The subject was then taken by a lily white companion to a local hospital emergency room. He immediately approached the ER RN and informed her that he had gotten into a bike accident. The subject prided himself on being a take charge kind of guy in emergency situations. The RN responded by asking what happened and what his injuries were. He responded with a dramatic pause and an earnest “I don’t know”. The RN responded by wanting to kick the subject out of said emergency room until the aforementioned lily white companion mentioned the words head injury, and the subject was strapped down, swept off, and treated to a ceiling scene of whirling ﬂuorescence. And the belly of blinking burping machines.
Subject was stationed in a curtained section of the emergency care ward. The individuals on the other side of the curtains were dealing with a gunshot wound, and stab wounds- from a broken bottle ﬁght (yes, those exist). The man with the bottle wounds was going to have his prostate examined, but was too drunk to understand the explanatory warning from the physicians. (Imagine that guy’s day – stabbed by a buddy with a bottle, ruining a perfectly good evening, and then boom- some stranger’s ﬁnger up your butt.)

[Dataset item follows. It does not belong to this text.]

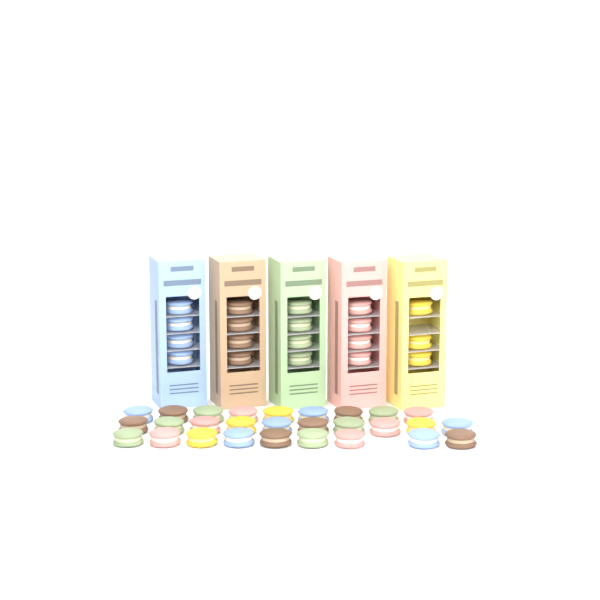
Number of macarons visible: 47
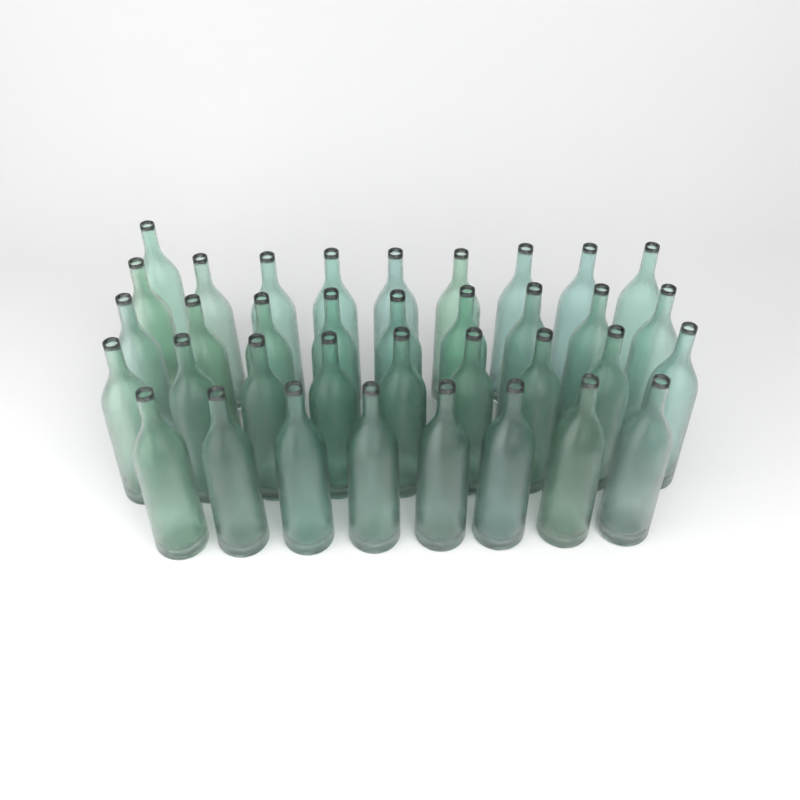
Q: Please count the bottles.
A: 36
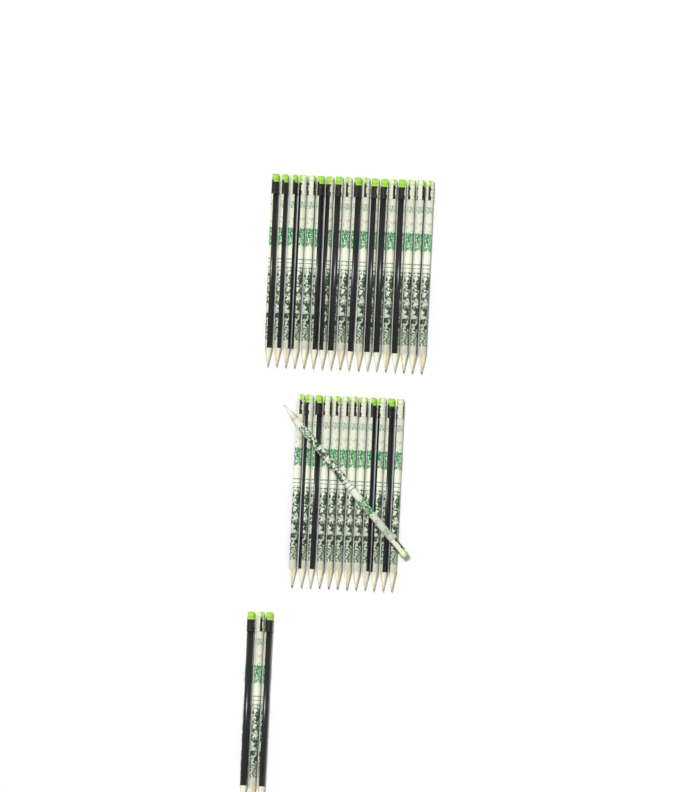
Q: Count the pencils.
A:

The subject did not know what year it was. The subject’s brain continued to swell in its conﬁned brain case. His consciousness shrank to smaller and smaller intervals, plateauing at around thirty seconds. At the reset of each loop of memory, the subject would greet waking to the world with the exact same reactions. Every thirty seconds would go like this.
1. Question: What happened. (Subject would be informed that he crashed his bike.)
2. Question/Statement: How bad is it, it’s bad isn’t it. That seems bad. Dramatic TV doctor slow shake of the head.
3. Urgent Question: Where’s my bike. (More like, WHERE’S MY BIKE.) Informed of its safety. Relief.
4. Sly look, noticing my billowing ass-less hospital gown, and then: Penis joke.
5. Restart consciousness.
(Here’s the thing- upon “waking up”, not only was my thought process exactly the same, but the delivery of those thoughts were exactly the same. The same facial expressions. The same tenor of concern for my bike. The same grim acceptance to the delivery of bad news. The exact same sly look- not only as I delivered a penis joke, but also as I thought of it.
Or let me put it this way, when my brain was repeatedly presented with the same set of data, it responded by sending electricity down the exact same sequence of neural synapses. It chose the exact same path, every time. We are who we are.
And all that is ﬁne, except that by the second hour of this looped existence, my lily white companion was laughing hysterically at my joke. Not because it was good, but because as she anticipated it, and watched me go through the mechanism of its genesis, she couldn’t help but let the laughter spill out early. And I thought I was killing it. Every damn time.
There’s nothing worse than not being in on a joke.)
Subject was held for the night and released the following morning.
I hum merrily merrily life is but a dream at least two times a week. I lost little super hero tricks like knowing the exact last word I left off on in a book, even years later. Or being able to place faces instantly. Knowing all the movies an actor was in.
I’ve lost little not so super tricks like remembering my phone number. And trusting my version of events. And hoping to someday not have dementia.
I also got a glimpse at the core of me, and this is what I learned: At heart, I am a soap opera doctor. I dearly dearly dearly love my bicycle. And I, apparently, will turn to the great face of oblivion and immediately tell a dick joke. I honestly don’t know how to feel about that.